En hij kreeg je te pakken?
Ja. Ik had nog nooit iemand gehad die zo’n diep gevoel van bescherming voor me had… en die ervaring maakte Fred en mij heel, heel hecht. Ik dacht: Nou, dit is het echte werk hier.
Hoe denkt u dat Mr. Rogers sprak met kinderen die homo waren of dat op een dag zouden beseffen?
Ik denk dat wat je van Fred meekreeg – en dat deed ik zeker – is dat hij niet oordeelde. . . . Ik sprak met hem over iets waar ik nog nooit met iemand over had gesproken, namelijk dat ik kinderen wilde. Hij is degene die tegen me zei: “Je moet hier heel duidelijk over nadenken, wat het is dat je wilt.” Wat ik deed, realiseer ik me steeds meer, was kinderen opvoeden alsof ik een vrouw was… . . Ik begon kinderen in mijn gemeenschap te bemoederen die verlaten of bijna verlaten waren of erg, erg verwaarloosd. Zo begon ik kosmische kinderen te krijgen – zo noem ik ze.
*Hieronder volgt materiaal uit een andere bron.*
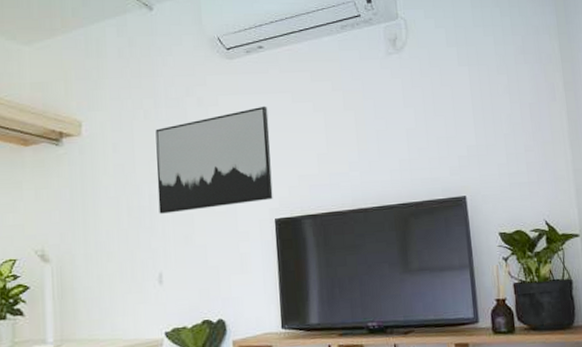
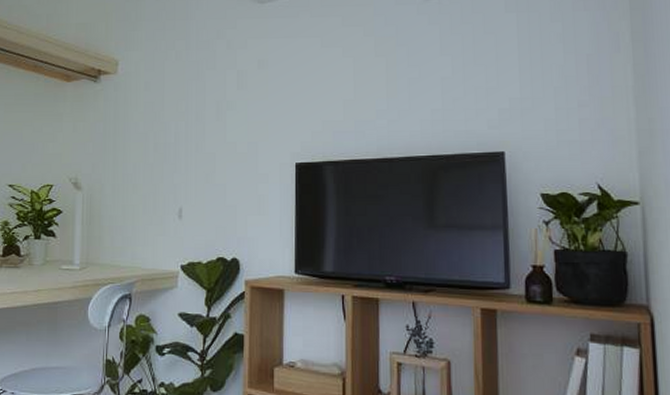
wall art: present [155,106,273,214] -> none [183,50,296,151]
Nu heb ik minstens 700, 800 kosmische kinderen hier op Middlebury College, want wat je je realiseert is dat geld niet alles is. Arme, kleine rijkeluiskinderen bestaan echt. Ik heb eindelijk die honger in mezelf gestild om dit soort liefde aan de wereld te geven – en Fred was degene die tegen me zei: “Wees heel duidelijk over wat je wilt doen, en doe het, met dien verstande dat er mensen zullen zijn die het kunnen accepteren en mensen die het niet kunnen.” Gelukkig heb ik nog nooit iemand gevonden die het niet accepteerde.